Nasib PC Dekstop Semakin Suram

PC Dekstop. Penjualan laptop terus meningkat beberapa tahun ini. Namun harus ada yang jadi korban. Saat penjualan laptop naik 60%, desktop tidak mengalami pertumbuhan. Desktop seperti sudah tidak memiliki potensi di masa depan.



Desktop saat ini masih merupakan perangkat komputer utama untuk tugas berat. Desktop masih digunakan untuk pegawai yang bekerja di depan meja. Namun untuk jenis pekerjaan lain sudah makin banyak yang menggunakan laptop.

Adopsi laptop di perusahaan besar telah meledak karena harganya makin murah. Laptop juga menyediakan mobilitas tinggi, serta produktifitas yang naik.

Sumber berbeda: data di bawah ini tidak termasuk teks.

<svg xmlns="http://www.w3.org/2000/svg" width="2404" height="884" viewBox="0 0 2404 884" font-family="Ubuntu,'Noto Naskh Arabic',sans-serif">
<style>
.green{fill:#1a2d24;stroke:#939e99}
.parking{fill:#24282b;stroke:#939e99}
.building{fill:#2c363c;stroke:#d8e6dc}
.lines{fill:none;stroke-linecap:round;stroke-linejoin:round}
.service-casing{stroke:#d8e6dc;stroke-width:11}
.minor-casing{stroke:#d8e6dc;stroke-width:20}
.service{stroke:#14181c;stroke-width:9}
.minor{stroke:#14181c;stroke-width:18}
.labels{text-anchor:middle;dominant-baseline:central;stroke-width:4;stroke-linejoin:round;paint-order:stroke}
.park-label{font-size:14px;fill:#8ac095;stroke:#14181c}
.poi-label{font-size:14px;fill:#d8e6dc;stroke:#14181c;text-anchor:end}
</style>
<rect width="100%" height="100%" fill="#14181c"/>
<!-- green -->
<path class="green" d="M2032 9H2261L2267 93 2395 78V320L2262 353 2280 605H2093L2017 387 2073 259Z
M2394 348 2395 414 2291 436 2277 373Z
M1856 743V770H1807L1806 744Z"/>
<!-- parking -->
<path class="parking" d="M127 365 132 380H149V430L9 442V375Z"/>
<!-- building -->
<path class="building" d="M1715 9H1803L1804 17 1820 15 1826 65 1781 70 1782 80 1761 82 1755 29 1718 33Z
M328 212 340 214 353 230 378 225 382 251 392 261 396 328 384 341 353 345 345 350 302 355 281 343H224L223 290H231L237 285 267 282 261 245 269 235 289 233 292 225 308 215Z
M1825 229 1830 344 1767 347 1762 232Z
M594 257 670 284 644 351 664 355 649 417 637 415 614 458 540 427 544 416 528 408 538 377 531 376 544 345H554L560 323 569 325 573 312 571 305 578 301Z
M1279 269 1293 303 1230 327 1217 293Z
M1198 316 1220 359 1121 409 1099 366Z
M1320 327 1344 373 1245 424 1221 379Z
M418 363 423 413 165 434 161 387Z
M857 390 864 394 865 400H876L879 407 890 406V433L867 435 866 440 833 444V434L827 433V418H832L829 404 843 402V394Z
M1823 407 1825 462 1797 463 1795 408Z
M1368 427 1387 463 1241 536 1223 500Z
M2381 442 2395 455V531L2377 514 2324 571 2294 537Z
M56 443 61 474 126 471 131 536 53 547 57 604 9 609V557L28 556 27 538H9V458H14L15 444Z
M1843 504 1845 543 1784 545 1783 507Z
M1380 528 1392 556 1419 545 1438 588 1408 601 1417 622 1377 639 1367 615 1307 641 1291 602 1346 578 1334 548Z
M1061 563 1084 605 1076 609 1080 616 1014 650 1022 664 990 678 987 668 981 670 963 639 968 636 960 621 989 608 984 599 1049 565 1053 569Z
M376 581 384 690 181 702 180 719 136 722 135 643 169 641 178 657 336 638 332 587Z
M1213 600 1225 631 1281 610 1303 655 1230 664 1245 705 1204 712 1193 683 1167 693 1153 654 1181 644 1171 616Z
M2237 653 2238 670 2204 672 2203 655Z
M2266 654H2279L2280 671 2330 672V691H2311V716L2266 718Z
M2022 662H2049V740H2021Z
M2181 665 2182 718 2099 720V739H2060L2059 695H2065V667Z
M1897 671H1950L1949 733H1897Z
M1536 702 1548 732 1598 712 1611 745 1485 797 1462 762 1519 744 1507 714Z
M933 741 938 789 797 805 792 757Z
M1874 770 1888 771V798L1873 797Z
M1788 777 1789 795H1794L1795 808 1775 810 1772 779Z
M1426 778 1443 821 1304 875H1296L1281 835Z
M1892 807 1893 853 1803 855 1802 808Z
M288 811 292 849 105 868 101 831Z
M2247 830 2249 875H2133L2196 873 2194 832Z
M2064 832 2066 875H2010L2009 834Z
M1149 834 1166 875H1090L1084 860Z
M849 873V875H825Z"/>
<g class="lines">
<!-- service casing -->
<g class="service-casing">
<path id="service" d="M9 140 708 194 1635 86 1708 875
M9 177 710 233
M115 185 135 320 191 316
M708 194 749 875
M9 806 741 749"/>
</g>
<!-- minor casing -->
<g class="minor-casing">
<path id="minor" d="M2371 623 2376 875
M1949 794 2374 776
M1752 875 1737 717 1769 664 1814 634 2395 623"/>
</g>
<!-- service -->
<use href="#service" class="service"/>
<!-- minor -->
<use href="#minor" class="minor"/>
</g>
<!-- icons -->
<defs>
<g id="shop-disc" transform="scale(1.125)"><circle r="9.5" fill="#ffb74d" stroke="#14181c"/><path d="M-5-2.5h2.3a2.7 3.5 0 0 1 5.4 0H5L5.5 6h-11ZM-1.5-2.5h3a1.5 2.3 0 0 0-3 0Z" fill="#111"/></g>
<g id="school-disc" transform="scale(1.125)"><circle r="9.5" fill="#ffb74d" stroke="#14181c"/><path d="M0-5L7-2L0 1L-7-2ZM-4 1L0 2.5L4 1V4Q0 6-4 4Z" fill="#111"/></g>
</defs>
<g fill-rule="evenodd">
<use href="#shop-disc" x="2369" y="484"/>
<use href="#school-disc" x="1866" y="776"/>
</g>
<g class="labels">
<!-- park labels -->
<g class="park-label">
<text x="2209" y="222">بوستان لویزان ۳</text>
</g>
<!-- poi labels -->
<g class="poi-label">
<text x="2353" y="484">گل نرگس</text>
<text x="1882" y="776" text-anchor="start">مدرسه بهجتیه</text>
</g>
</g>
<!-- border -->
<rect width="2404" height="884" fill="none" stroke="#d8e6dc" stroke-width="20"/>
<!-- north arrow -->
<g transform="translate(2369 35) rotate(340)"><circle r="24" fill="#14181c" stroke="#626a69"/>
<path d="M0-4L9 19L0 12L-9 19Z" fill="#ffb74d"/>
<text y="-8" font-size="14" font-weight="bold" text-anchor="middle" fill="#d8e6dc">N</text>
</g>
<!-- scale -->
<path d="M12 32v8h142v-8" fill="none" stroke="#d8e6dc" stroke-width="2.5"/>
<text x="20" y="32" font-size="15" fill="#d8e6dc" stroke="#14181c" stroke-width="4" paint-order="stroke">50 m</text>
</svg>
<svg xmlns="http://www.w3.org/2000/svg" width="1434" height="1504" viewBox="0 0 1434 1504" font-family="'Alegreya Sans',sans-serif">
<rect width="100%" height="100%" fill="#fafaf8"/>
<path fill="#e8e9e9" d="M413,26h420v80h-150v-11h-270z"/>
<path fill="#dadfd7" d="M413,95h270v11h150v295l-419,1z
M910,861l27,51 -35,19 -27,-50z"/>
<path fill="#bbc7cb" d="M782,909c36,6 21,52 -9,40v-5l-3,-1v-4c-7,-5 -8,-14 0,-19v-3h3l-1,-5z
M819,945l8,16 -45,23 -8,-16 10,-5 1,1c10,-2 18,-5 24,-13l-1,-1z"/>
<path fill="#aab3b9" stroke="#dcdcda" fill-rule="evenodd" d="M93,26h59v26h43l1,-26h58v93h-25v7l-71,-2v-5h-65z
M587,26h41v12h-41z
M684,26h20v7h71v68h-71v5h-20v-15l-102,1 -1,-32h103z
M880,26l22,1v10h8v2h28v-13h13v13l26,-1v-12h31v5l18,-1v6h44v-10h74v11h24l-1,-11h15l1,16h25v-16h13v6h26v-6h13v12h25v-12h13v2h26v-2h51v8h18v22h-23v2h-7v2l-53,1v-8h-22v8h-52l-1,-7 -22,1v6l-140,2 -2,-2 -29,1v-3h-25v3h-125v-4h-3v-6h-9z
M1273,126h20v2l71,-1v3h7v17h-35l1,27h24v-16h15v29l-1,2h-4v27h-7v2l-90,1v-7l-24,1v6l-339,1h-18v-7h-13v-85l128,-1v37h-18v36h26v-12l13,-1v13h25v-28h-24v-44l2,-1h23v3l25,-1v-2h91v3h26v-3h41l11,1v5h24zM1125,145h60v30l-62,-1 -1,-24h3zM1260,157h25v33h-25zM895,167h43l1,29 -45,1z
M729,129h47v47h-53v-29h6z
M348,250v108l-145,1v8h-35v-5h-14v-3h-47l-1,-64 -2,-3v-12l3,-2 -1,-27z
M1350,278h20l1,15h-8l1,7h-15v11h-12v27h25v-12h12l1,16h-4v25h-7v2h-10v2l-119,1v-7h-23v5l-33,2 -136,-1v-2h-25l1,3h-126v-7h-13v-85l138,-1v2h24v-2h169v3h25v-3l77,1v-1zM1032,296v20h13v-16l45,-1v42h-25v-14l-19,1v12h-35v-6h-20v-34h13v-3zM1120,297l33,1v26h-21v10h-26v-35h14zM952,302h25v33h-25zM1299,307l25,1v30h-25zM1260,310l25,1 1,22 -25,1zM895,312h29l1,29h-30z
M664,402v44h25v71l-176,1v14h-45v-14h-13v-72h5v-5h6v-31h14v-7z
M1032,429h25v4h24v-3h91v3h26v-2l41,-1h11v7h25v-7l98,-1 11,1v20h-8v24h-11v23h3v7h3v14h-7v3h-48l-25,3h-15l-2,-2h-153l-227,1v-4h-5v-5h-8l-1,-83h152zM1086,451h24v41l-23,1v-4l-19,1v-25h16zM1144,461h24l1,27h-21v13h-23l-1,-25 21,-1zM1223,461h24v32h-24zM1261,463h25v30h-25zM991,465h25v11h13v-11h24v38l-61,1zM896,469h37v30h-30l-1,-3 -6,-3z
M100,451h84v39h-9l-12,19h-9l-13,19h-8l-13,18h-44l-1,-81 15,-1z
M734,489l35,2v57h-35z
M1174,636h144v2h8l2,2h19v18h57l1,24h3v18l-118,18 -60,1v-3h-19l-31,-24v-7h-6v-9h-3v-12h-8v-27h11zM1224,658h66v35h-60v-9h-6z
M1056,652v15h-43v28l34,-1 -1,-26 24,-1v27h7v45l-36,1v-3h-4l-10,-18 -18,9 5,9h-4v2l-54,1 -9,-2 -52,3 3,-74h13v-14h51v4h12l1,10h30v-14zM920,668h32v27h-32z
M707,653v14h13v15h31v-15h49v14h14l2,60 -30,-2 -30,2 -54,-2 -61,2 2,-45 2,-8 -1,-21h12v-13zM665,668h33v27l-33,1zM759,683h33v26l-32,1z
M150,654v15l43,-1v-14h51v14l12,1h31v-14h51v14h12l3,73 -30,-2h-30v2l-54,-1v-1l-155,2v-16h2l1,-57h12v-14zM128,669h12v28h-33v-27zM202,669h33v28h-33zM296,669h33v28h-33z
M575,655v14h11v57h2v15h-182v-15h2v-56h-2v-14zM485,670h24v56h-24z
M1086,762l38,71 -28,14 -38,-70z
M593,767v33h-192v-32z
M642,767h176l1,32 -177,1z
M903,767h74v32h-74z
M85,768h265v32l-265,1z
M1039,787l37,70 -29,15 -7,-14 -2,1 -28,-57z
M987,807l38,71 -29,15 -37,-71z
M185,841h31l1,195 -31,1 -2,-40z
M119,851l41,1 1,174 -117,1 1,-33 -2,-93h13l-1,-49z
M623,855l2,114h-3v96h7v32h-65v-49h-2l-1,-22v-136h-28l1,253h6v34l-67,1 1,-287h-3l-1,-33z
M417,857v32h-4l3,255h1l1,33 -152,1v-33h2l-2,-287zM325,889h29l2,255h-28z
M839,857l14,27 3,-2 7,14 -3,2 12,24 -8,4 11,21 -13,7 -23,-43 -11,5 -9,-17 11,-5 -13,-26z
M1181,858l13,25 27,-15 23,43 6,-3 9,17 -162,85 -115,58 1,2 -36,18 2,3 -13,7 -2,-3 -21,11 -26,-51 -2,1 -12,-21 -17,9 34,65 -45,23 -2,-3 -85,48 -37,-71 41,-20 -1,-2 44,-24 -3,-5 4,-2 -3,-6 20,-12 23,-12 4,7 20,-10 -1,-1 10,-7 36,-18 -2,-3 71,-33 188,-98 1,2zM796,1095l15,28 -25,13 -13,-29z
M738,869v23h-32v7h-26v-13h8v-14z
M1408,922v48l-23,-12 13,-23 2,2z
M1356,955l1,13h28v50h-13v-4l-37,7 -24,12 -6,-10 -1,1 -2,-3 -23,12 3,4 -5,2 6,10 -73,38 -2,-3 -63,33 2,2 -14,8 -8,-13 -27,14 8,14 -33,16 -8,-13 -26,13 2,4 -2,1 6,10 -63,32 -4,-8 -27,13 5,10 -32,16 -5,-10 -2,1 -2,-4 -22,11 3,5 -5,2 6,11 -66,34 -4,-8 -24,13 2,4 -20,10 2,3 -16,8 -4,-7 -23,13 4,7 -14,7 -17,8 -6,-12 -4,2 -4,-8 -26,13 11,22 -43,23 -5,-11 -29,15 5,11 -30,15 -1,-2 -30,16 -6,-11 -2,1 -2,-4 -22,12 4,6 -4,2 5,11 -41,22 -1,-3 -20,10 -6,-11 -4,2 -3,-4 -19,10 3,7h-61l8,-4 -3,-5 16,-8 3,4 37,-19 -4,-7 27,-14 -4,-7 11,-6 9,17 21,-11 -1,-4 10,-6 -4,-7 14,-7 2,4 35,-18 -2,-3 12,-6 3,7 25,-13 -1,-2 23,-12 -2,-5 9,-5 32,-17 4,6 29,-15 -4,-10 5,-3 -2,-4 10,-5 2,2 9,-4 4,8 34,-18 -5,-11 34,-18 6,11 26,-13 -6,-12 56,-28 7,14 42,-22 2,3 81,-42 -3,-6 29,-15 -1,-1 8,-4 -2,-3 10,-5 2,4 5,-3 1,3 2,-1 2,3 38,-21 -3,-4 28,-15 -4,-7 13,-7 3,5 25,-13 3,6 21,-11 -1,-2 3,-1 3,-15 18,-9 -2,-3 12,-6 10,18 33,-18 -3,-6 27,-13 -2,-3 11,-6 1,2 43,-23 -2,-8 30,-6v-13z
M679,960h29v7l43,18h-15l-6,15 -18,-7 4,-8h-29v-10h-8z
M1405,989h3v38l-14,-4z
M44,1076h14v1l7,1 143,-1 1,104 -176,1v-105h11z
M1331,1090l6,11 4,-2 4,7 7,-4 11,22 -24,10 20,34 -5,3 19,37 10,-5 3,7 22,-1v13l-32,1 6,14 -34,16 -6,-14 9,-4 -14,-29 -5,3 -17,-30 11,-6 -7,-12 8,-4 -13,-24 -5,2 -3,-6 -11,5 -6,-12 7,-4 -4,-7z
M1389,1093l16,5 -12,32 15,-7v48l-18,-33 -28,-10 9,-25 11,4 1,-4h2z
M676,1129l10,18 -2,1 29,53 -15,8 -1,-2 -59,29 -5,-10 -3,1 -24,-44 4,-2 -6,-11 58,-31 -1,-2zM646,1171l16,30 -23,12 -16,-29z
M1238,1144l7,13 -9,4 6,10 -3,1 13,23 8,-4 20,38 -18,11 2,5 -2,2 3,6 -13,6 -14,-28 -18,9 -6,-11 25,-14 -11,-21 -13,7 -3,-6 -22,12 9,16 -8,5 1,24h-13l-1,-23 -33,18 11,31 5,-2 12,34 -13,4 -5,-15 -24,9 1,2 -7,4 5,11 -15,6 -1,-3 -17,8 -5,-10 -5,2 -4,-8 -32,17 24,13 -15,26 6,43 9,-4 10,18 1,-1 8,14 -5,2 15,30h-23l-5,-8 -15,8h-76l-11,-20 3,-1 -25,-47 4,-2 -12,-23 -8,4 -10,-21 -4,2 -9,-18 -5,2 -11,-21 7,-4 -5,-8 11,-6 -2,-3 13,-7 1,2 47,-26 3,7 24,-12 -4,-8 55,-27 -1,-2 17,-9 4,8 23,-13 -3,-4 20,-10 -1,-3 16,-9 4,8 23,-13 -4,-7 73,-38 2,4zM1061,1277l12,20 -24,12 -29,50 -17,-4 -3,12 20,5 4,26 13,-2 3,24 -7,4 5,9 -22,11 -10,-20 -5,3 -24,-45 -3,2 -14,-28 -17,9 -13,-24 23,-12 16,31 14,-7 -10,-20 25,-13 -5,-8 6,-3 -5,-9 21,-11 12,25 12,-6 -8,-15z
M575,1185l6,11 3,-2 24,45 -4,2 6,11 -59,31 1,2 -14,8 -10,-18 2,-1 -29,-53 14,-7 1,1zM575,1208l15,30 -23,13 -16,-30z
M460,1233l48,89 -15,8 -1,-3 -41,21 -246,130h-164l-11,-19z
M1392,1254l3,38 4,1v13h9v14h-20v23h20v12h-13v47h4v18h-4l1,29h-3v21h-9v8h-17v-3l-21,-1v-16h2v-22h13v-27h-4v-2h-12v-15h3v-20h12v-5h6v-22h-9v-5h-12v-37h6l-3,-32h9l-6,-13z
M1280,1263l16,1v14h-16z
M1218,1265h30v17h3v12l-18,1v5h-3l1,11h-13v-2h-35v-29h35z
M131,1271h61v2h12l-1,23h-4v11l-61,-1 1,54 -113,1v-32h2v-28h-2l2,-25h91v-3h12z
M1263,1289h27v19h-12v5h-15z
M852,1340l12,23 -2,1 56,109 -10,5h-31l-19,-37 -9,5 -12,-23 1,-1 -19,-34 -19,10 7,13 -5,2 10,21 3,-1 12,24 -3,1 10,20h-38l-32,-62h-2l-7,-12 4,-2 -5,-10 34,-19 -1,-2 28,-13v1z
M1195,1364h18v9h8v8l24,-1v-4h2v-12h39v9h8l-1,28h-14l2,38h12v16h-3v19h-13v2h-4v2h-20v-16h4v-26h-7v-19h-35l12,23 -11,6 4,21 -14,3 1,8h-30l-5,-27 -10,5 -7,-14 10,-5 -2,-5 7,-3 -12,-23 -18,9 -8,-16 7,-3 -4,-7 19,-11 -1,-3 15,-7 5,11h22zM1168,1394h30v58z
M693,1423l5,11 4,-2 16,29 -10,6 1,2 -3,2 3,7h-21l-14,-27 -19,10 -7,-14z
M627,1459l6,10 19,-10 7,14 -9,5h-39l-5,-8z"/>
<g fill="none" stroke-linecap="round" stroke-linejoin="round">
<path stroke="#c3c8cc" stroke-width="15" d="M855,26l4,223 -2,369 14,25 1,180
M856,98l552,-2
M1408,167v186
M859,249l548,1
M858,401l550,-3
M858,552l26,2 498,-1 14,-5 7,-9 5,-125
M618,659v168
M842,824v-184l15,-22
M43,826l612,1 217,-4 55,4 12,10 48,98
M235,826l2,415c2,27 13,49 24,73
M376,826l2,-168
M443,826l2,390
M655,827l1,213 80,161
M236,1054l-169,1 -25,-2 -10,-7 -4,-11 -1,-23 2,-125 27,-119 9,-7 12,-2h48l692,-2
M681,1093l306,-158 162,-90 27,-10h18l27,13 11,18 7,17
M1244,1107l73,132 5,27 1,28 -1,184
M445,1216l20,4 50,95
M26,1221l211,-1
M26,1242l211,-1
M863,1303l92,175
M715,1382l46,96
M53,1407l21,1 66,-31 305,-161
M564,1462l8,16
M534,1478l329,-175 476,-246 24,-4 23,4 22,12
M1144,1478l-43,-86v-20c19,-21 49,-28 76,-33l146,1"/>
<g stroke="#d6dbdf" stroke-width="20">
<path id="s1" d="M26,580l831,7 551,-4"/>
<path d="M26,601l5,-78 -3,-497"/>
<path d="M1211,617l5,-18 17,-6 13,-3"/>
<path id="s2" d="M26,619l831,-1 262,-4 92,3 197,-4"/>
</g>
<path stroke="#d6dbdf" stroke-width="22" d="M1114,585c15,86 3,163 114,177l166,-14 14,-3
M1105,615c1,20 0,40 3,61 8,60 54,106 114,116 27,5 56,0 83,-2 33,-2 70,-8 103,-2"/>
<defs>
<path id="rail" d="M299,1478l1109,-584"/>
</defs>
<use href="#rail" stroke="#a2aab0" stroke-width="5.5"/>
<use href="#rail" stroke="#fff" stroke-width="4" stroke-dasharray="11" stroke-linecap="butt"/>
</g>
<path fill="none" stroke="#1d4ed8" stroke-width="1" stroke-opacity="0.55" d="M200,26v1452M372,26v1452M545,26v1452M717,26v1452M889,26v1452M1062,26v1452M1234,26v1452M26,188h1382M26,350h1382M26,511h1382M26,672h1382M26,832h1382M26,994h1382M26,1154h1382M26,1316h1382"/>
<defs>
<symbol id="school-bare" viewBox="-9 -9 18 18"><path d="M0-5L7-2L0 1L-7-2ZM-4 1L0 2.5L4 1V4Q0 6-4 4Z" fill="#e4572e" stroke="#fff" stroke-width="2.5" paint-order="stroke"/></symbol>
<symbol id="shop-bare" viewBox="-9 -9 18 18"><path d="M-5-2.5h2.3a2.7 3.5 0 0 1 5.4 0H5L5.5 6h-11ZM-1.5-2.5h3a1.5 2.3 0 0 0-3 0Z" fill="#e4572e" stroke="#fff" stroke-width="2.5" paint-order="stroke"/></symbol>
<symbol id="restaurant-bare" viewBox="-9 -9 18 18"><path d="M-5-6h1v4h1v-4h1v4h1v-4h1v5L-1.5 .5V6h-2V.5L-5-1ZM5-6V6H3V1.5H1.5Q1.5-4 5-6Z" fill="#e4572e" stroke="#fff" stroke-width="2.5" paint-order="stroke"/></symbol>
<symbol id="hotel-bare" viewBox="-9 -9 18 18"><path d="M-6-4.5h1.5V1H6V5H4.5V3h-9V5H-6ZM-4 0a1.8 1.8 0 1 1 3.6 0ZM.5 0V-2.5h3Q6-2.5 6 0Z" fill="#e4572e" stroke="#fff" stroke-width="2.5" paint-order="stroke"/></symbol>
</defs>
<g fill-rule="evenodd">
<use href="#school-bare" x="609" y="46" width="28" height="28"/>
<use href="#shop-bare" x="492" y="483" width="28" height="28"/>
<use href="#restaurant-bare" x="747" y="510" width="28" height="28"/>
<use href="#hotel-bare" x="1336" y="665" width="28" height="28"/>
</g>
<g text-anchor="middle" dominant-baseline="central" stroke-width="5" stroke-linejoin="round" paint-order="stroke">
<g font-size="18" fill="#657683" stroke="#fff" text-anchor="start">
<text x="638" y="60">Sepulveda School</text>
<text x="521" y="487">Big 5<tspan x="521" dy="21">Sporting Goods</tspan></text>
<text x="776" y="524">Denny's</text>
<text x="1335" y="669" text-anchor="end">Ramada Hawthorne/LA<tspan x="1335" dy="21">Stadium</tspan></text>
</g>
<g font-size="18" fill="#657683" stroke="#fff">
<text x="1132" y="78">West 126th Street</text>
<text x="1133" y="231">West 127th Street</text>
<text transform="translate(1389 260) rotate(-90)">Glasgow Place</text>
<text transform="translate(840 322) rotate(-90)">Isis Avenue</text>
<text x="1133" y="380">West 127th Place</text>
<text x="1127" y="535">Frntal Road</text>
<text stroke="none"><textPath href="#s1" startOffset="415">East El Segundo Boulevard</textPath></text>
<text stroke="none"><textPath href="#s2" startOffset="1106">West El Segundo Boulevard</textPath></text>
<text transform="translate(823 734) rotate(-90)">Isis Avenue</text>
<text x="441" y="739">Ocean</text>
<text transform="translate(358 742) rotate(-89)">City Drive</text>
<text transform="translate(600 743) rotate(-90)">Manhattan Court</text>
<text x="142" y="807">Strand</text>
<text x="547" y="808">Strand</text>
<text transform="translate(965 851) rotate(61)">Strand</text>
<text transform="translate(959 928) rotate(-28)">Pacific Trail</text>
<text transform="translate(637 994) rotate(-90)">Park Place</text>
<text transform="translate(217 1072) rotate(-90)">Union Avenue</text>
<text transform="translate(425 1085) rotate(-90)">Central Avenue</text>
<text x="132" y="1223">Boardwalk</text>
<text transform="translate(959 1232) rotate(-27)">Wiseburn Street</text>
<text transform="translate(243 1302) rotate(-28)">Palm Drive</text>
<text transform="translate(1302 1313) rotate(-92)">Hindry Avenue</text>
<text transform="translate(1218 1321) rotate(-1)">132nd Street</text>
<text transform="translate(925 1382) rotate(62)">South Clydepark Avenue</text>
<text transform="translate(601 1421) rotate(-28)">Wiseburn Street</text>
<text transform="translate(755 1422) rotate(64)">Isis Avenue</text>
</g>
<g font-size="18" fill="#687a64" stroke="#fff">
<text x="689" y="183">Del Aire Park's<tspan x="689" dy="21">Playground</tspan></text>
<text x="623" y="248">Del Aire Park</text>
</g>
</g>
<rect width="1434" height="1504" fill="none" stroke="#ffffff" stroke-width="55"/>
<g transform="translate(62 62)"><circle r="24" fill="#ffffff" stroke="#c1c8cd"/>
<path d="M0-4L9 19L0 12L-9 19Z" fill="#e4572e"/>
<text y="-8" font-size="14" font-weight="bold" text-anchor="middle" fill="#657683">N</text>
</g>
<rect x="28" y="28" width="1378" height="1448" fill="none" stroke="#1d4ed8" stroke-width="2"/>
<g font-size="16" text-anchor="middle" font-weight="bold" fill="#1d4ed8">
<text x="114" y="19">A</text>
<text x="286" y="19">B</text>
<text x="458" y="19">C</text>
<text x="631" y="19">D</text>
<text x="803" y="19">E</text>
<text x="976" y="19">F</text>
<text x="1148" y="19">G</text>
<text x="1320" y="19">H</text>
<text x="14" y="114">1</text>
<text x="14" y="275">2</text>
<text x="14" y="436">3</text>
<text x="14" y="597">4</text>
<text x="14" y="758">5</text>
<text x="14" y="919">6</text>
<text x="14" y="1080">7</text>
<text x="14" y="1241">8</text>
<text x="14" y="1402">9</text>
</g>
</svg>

Laptop membuat pegawai bisa bekerja saat di jalanan, termasuk mempermudah bagian sales untuk mendapat order. Laptop juga mengurangi kebutuhan membeli monitor serta peripheral lain secara terpisah.

Menurut survei Gartner, penjualan laptop naik 60% antara 2006 hingga 2008. Sedangkan PC desktop flat di periode yang sama. Toshiba sudah merasakan trend itu sejak 2001, dan memutuskan untuk menghentikan penjualan PC desktop dan fokus menjual produk mobile dan server.

“Tetapi itu bukan berarti kiamat bagi desktop,” kata George Shiffler, analis di Gartner Dataquest. Menurutnya akan tetap ada pembeli PC desktop utamanya programmer yang membutuhkan komputer berkecepatan tinggi. Selain itu desktop akan tetap menjadi perangkat utama pegawai gugus depan, serta perusahaan yang mengutamakan keamanan data.

"Mengapa harus memberikan laptop pada orang yang bekerja di bagian call center?" kata Shiffler. Pegawai semacam ini tidak butuh laptop yang lebih mahal dan biaya perawatan lebih besar. Padahal pegawai seperti itu bisa dipenuhi dengan PC standar saja.

Selain itu laptop juga sangat rawan jika hilang atau dicuri. Survei Ponemon Institute mendapati, laptop yang hilang atau dicuri menyebabkan kerugian rata-rata hingga Rp 500 juta, dilihat dari harga laptop serta data yang ada di dalamnya. Jumlah laptop yang dijual ke enterprise sudah mendekati PC desktop. Dari 168 juta PC yang dijual di seluruh dunia ke organisasi profesional pada 2008, sekitar 95 juta adalah desktop dan 73 juta laptop. Padahal pada 2006 jaraknya masih jauh, penjualan desktop 94,6 juta sedangkan laptop hanya 47,3 juta.

Sementara desktop yang tidak mudah dipindah-pindah dalam beberapa hal banyak memberikan keuntungan. Perawatan desktop lebih mudah dilakukan misalnya untuk scan virus dari jauh, atau mengedarkan update software. Desktop juga terus tersambung ke jaringan, sehingga lebih mudah dimonitor dari kejauhan. Sebaliknya laptop memiliki kekurangan sulit diawasi karena sering dibawa keluar kantor. Selain itu user seringkali memasang software yang tidak sepenuhnya aman sehingga berpotensi menyebarkan malware.

Penggunaan laptop di rumah sakit juga harus selektif. Jika laptop dicuri, maka data-data penting pasien bisa ikut hilang. Penggantian laptop juga bisa lebih mahal dibandingkan desktop. Karena desktop memiliki jangka waktu pakai lima tahun. Sementara rata-rata laptop hanya tiga tahun. Komponen laptop terutama baterai juga harus lebih sering diganti.